:: READING TEXT ::
Dorothy Wordsworth has a unique place in literary studies.
Notoriously self-effacing, she assiduously eschewed publication,
yet in her lifetime, her journals inspired William to write some of
his best-known poems. Memorably depicting daily life in a
particular environment (most famously, Grasmere), these journals
have proven especially useful for readers wanting a more intimate
glimpse of arguably the most important poet of the Romantic period.
With the rise of women's studies in the 1980s, however, came a
shift in critical perspective. Scholars such as Margaret Homans and
Susan Levin revaluated Dorothy's work on its own terms, as well as
in relation to other female writers of the eighteenth and
nineteenth centuries. Part of a larger shift in the academy,
feminist-oriented analyses of Dorothy's writings take their place
alongside other critical approaches emerging in the 1980s and into
the next decade.

:: MATERIAL ::
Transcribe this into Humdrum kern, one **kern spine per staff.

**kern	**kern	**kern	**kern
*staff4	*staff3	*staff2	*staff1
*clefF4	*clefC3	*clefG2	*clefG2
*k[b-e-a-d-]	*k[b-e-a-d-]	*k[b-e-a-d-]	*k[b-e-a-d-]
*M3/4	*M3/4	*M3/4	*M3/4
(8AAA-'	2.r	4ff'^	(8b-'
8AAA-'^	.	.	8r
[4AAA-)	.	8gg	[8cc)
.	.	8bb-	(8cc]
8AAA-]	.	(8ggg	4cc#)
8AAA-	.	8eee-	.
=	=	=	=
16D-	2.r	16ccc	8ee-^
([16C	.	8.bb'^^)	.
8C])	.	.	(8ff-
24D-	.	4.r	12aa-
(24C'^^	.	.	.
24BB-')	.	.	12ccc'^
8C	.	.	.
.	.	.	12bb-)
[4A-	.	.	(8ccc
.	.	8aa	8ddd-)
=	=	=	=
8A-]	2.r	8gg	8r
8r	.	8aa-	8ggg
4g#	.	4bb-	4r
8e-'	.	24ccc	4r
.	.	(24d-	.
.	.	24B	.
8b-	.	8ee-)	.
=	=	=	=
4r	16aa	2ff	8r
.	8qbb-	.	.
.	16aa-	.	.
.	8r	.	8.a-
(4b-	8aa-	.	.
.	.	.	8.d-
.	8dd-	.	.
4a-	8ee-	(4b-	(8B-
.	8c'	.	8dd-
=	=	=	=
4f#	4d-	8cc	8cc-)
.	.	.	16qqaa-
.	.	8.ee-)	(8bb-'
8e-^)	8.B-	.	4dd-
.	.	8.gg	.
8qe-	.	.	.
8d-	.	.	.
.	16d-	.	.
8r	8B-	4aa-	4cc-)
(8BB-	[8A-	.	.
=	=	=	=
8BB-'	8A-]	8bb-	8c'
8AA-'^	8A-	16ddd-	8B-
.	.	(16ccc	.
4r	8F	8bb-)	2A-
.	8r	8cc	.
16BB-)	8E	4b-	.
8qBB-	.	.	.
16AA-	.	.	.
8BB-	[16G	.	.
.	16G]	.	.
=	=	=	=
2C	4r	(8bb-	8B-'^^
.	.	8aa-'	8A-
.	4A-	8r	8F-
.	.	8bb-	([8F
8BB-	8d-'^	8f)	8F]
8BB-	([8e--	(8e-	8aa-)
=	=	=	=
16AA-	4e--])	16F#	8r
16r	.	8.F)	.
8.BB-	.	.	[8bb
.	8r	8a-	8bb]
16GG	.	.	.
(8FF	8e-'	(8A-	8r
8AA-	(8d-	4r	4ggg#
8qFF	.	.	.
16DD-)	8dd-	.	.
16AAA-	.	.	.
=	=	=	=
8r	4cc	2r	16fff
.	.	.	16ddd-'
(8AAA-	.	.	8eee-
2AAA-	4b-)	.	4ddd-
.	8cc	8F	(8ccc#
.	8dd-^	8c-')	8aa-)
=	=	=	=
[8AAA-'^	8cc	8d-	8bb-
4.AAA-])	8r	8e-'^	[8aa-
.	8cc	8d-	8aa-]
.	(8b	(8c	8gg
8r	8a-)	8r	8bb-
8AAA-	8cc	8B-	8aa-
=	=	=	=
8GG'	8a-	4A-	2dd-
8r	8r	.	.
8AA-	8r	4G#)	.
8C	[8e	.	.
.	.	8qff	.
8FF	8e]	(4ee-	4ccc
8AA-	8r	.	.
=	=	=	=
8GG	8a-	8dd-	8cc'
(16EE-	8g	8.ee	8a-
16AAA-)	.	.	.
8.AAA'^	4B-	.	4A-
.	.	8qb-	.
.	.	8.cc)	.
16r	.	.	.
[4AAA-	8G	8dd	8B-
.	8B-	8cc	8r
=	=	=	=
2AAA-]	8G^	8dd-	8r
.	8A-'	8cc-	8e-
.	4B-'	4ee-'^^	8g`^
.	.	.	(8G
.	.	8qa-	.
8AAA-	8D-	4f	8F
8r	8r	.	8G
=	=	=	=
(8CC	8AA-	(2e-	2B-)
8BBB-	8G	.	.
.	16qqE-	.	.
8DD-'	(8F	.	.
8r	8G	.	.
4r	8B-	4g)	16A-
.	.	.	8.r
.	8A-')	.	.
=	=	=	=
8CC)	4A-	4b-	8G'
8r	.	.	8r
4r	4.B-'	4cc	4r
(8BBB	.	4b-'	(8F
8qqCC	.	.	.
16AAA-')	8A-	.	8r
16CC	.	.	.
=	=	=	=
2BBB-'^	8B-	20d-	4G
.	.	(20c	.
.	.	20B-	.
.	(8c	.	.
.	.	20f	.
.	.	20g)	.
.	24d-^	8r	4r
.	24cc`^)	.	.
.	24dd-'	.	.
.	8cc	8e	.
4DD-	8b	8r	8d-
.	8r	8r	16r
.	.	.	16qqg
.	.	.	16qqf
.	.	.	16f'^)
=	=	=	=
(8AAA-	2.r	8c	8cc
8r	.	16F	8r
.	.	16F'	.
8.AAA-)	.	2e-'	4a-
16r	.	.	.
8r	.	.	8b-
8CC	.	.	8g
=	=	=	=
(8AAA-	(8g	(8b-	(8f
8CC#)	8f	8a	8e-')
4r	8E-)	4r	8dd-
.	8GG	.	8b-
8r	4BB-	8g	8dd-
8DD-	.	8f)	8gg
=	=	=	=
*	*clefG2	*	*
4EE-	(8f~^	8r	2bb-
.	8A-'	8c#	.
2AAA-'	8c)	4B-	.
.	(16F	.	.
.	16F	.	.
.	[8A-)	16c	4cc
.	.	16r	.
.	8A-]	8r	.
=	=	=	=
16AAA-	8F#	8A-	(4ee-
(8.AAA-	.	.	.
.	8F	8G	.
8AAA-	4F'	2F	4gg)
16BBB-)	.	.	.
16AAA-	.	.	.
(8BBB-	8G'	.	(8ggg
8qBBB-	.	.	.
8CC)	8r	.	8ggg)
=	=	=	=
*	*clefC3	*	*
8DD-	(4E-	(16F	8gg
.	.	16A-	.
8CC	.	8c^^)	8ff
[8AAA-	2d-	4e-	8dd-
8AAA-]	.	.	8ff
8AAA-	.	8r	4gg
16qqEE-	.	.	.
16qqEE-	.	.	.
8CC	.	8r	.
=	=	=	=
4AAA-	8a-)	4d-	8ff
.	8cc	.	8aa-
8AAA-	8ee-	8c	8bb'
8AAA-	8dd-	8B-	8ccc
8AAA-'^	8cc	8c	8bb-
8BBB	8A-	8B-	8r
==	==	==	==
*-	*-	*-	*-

:: GOAL 1 ::
Please reproduce the Dorothy Wordsworth passage between "Notoriously self-effacing, she" and "the Romantic period.", inclusive.
:: GOAL 2 ::
Write the next part of the Dorothy Wordsworth passage, starting after its final sentence.
The records were drawn from a separate source.

:: FINAL RESULT 1 ::
Notoriously self-effacing, she assiduously eschewed publication,
yet in her lifetime, her journals inspired William to write some of
his best-known poems. Memorably depicting daily life in a
particular environment (most famously, Grasmere), these journals
have proven especially useful for readers wanting a more intimate
glimpse of arguably the most important poet of the Romantic period.

:: FINAL RESULT 2 ::
One such approach, ecocriticism, closely parallels Dorothy's
changing critical fortunes in the mid-to-late 1980s. Curiously,
however, the major ecocritical investigations of the Romantic
period all but ignore Dorothy's work while at the same time
emphasizing the relationship between ecocriticism and feminism. The
present study situates Dorothy in an ongoing ecocritical dialogue
through an analysis of her prose and poetry in relation to the
environments that inspired it.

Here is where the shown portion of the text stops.